Mexican-American statistician

Veronica A. Czitrom (also Anne Veronica Czitrom or Verónica Czitróm de Gerez) is a Mexican-American statistician known for her applications of statistics to the quality control of semiconductor manufacturing.

==Education and career==
Czitrom is originally from Mexico City. She graduated from the University of California, Berkeley with a bachelor's degree in physics, continued at Berkeley for a master's degree in engineering, and became a professor of systems engineering and applications at the National Autonomous University of Mexico. Subsequently, she returned to graduate study in mathematics and statistics at the University of Texas at Austin.
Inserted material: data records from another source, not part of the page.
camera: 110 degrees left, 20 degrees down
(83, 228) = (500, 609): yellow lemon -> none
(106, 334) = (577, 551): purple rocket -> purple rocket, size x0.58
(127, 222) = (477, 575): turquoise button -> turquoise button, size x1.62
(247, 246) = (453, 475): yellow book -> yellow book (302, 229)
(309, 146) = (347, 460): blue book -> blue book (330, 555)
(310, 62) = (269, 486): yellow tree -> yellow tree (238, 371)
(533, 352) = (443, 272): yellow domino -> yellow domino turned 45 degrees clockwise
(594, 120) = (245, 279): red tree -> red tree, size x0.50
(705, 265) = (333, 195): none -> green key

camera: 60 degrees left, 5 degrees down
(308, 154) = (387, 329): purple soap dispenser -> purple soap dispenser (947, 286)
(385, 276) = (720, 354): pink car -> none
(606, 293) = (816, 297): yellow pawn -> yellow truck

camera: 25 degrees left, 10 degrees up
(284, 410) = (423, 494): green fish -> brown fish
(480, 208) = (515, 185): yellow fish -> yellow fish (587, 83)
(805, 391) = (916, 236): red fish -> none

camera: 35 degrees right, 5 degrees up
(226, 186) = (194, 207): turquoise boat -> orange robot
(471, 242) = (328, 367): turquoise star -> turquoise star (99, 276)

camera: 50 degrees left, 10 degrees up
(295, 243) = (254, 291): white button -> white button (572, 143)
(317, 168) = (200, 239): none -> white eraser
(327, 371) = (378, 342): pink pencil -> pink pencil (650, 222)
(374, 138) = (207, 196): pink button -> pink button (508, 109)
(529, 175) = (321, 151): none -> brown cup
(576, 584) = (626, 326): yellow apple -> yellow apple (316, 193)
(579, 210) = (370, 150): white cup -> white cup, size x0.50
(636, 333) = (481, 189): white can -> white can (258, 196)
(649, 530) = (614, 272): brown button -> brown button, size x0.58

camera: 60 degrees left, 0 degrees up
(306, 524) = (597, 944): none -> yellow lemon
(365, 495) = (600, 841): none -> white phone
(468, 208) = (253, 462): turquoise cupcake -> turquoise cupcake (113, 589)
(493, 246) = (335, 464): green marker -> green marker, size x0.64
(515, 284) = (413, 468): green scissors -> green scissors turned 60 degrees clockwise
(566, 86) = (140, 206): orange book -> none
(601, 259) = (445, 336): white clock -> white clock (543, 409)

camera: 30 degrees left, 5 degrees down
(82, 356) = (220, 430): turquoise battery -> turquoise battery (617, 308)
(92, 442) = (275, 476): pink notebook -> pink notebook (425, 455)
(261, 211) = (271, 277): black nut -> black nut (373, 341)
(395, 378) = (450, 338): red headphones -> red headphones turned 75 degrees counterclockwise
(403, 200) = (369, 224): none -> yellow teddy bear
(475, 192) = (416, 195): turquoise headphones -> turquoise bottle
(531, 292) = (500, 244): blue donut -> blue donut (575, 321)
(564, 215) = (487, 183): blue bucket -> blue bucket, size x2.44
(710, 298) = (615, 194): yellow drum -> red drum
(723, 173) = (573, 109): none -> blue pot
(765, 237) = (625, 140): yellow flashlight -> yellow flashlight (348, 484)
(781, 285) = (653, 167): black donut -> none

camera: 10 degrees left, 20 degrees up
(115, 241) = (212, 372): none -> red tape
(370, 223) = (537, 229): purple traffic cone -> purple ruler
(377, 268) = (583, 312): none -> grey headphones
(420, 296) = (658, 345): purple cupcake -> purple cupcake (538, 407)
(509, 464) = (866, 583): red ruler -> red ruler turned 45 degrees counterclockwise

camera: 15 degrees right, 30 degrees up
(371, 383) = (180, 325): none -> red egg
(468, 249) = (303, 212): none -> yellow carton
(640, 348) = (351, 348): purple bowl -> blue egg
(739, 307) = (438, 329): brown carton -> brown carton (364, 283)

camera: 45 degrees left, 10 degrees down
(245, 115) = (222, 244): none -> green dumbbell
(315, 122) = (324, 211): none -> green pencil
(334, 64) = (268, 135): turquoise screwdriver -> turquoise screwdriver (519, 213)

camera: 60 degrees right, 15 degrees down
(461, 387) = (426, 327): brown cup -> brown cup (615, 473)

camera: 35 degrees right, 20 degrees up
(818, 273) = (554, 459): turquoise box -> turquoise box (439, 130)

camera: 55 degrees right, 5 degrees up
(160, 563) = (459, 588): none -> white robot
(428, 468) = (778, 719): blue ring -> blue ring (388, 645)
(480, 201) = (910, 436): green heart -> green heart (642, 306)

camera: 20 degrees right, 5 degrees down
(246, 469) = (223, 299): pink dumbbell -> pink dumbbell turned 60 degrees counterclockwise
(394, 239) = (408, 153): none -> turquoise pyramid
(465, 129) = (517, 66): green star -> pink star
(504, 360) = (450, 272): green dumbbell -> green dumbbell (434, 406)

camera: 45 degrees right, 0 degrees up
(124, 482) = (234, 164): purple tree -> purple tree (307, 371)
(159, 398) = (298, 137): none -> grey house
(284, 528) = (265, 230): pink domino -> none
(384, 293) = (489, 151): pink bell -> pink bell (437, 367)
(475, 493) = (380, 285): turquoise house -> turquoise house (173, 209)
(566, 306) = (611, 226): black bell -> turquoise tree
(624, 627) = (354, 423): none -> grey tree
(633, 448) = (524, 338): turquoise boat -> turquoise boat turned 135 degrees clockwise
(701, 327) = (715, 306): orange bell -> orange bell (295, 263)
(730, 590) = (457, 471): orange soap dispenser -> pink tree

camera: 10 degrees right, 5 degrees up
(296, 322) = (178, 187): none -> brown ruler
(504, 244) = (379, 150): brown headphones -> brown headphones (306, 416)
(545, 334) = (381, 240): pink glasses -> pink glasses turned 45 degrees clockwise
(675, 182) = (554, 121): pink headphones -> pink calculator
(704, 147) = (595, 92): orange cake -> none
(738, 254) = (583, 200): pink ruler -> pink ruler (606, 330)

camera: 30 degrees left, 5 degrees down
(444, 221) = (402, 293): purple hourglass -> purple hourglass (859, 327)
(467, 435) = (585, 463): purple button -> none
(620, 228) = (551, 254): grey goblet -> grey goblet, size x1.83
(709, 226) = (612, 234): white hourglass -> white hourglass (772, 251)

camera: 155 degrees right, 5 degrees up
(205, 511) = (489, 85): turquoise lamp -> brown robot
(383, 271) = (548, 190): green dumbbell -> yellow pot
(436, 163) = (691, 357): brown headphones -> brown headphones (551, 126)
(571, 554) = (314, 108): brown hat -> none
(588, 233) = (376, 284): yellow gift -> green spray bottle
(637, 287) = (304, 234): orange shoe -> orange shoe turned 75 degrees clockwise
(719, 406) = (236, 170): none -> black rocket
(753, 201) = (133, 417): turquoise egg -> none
Her 1984 doctoral dissertation, D-Optimal Experimental Designs and Alternative Models for Quadratic Blending with Process Variables, was supervised by Peter William Meredith John.

After completing her doctorate, she became an assistant professor of statistics at the University of Texas at San Antonio. She moved to Bell Labs in 1990, and was seconded from them for two years at SEMATECH. After moving to Chartered Semiconductor Manufacturing in Singapore, in 2003 she founded a statistical consulting firm in Singapore, Statistical Training & Consulting.

She has also served the American Statistical Association as chair of its Quality and Productivity Section, in 2000. Her accomplishments as chair included the establishment of a scholarship in honor of Mary Gibbons Natrella, funding students to travel to the section's annual conference.

==Books==
With Patrick D. Spagon, Czitrom is the author of the book Statistical Case Studies for Industrial Process Improvement (Society for Industrial and Applied Mathematics, 1997).

She is also the author of four Spanish-language textbooks on engineering: Circuitos y sistemas electro-mecánicos (in two volumes, with Víctor Gerez Greiser, 1974 and 1975), Introducción al análisis de sistemas e investigación de operaciones (with Victor Gerez Greiser, 1978), and Métodos para la solución de problemas con computadora digital : problemas y ejemplos (with José Armando Torres Fentanes, 1980).

==Recognition==
In 1996, Czitrom was the winner of a Hispanic Engineer National Achievement Award for technical contributions in industry. In 2000, the American Statistical Association honored her as a Fellow of the American Statistical Association.